▶ _Requirement_
From the listing below, copy out every line where the word "estimate" appears.

▶ _Records to process_
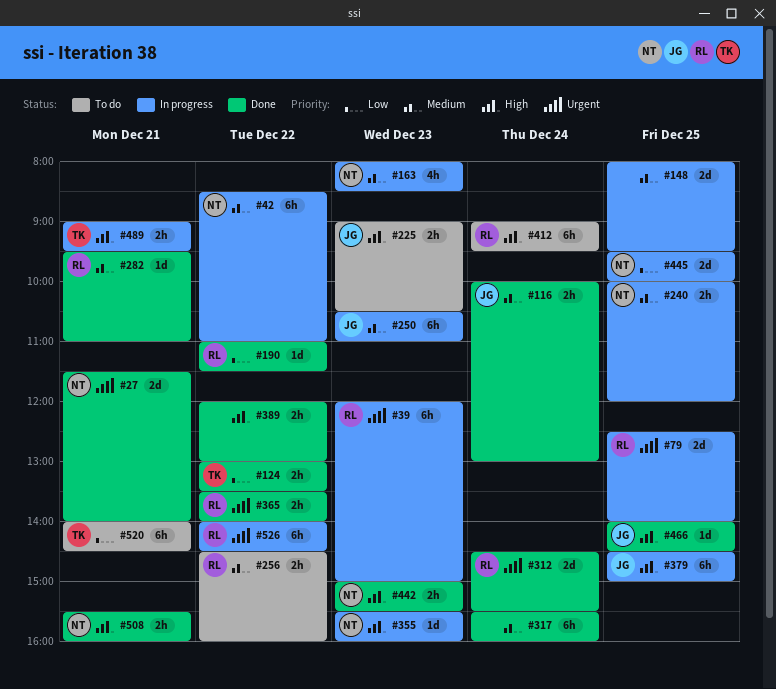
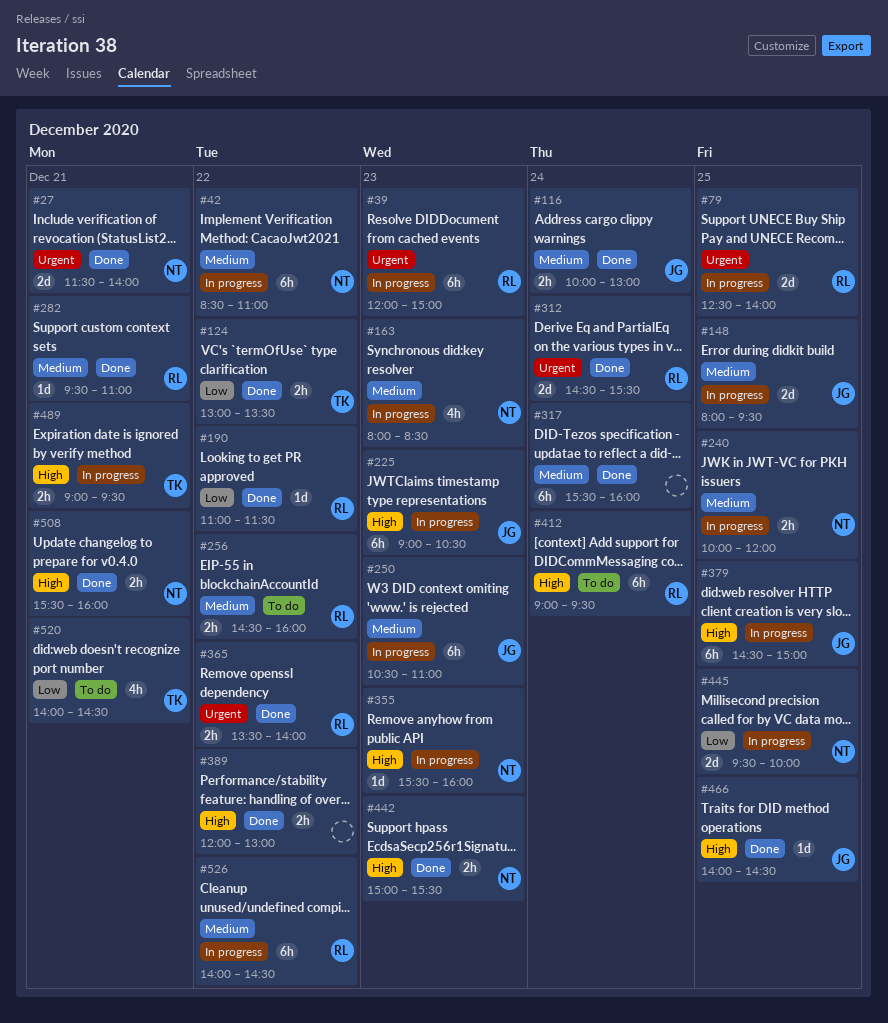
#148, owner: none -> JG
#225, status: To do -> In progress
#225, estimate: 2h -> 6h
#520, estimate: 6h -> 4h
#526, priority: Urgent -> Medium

▶ _Task solution_
#225, estimate: 2h -> 6h
#520, estimate: 6h -> 4h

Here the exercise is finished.